On March 13, 2023, at 08:56:35 AM +UTC, the decentralised finance (DeFi) loan system Euler Finance was exposed to a Flash Loan Attack. Millions of dollars in Dai (DAI), Dollar Coin (USDC), staked Ether (StETH), and wrapped Bitcoin (WBTC) were successfully stolen by the perpetrator. This was 2023’s most serious flash loan assault to date. This was not an exploit, but rather a clever use of flash loans.
The following day, on March 14, Euler took preemptive steps to reclaim funds, first by deactivating its vulnerable etoken module and donations function. It also collaborated with accounting firms to determine the underlying cause of the exploit.
According to Etherscan, the hacker issued illegal withdrawals from the Ronin bridge covering two transactions using stolen private keys. The wallet used for the transactions was linked to the Ronin network breach by the Lazarus organization, an infamous North Korean hacking organisation.
The Lazarus group has carried out several assaults over the years, with the majority of them involving disturbance, sabotage, financial theft, or spying. Within the organization, other “spin-off” organisations specialise in particular kinds of attacks and targets.

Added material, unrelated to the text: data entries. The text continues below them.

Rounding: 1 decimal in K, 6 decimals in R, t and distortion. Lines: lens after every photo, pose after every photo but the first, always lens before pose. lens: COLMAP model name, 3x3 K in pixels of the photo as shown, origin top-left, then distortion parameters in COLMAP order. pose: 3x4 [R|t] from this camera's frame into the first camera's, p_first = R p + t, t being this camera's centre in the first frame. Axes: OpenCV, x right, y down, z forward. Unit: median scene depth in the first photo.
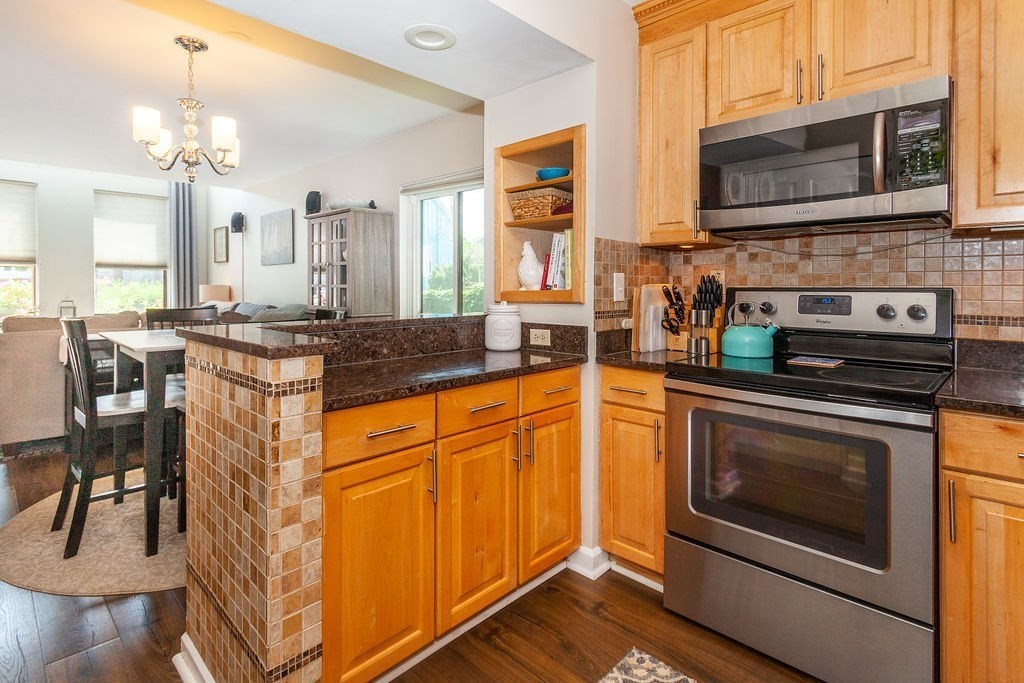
lens RADIAL K [[519.0, 0, 497.4], [0, 519.0, 290.0], [0, 0, 1]] dist [0.019110, -0.003260]
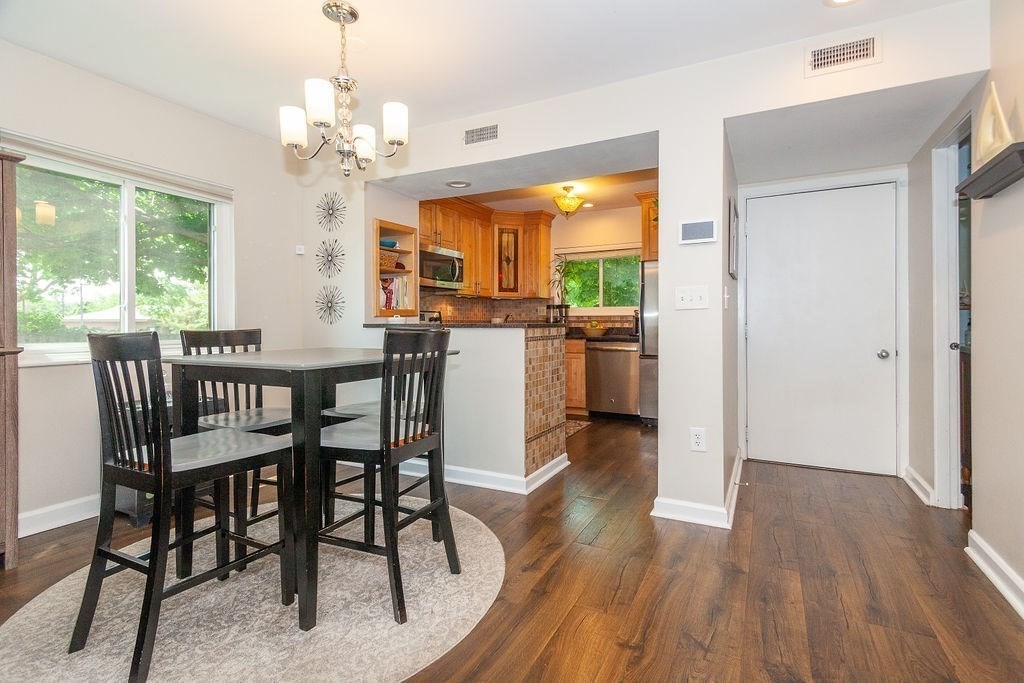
lens RADIAL K [[493.1, 0, 517.9], [0, 493.1, 323.3], [0, 0, 1]] dist [0.021632, -0.010772]
pose [[-0.317824, -0.003393, 0.948144, -1.781802], [0.012006, 0.999899, 0.007603, 0.043174], [-0.948074, 0.013799, -0.317751, 1.228403]]
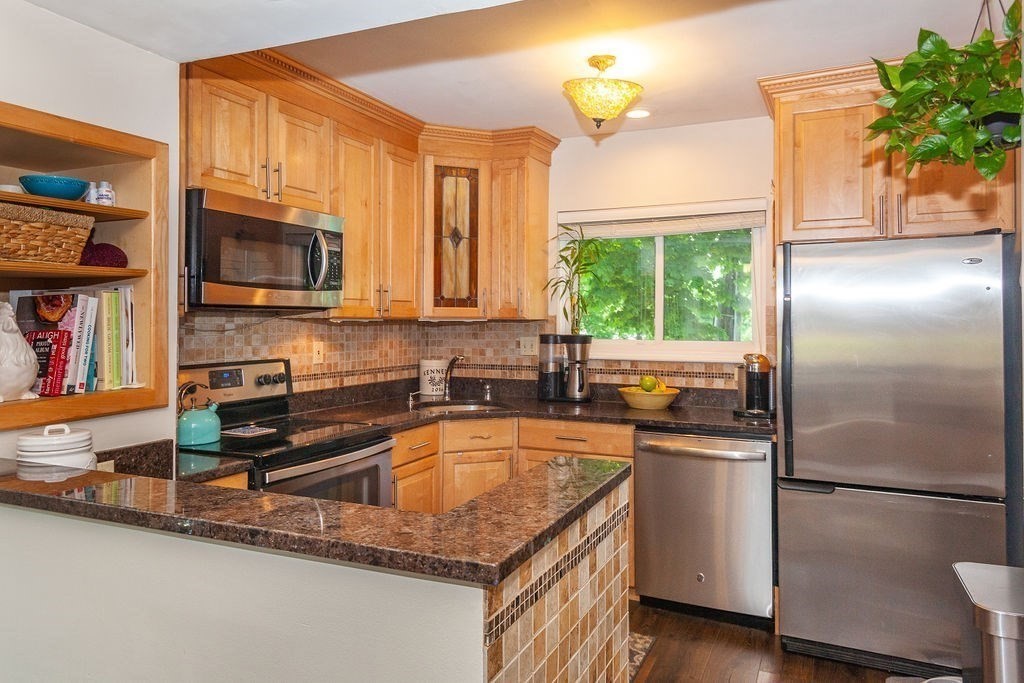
lens RADIAL K [[710.1, 0, 515.3], [0, 710.1, 312.0], [0, 0, 1]] dist [0.013043, 0.001472]
pose [[-0.360268, 0.006912, 0.932823, -0.866243], [0.006308, 0.999968, -0.004974, -0.089122], [-0.932828, 0.004092, -0.360300, 0.903033]]
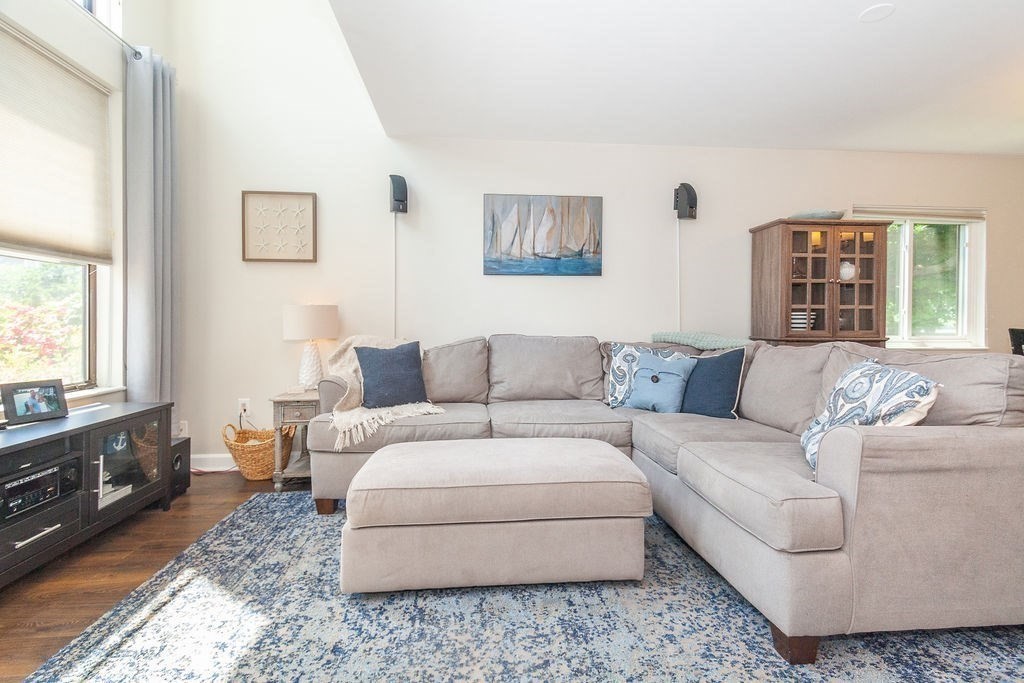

After 23 days since the Euler Finance exploits, the hacker has returned the remaining $31 million, bringing the recovery attempts to a satisfactory conclusion. On Monday, around 6:55 p.m. EST, the perpetrator returned $31 million in three transactions, consisting of 10,580 ETH ($19 million) and $12 million in DAI. This marks the conclusion of the project’s restoration efforts.
In a recent Twitter message, Euler Labs, the creator behind the impacted project, verified the successful recovery, stating: “Following successful negotiations, all of the recoverable funds taken from the Euler protocol on March 13th have now been successfully returned by the exploiter.”
The hacker proceeded to refund money at varying periods over the next few days. They refunded the largest portion of $102 million in ETH. On March 28, the intruder sent a succession of on-chain messages to their address, sharing messages with the public using the input data. The attacker apologised in these communications and vowed to return the leftover money as soon as feasible.
According to the Euler Finance team, this brings the total worth of the returned funds to more than $177 million, accounting for 90% of the anticipated recoverable funds from the breach after correcting for the 10% reward originally given by the project.
“Because the exploiter did the right thing and returned the funds, and the $1 million reward campaign launched by the Euler Foundation will no longer be accepting new information,” the protocol stated.
The return of these assets represents an uncommon case of positive resolve in the DeFi sector, where large-scale breaches are becoming more prevalent. In 2021 and 2022, over $2 billion was taken from bridges, primarily as a result of bugs and wallet assaults. The crypto community praised Euler Finance’s efforts to reclaim money and regain investor trust.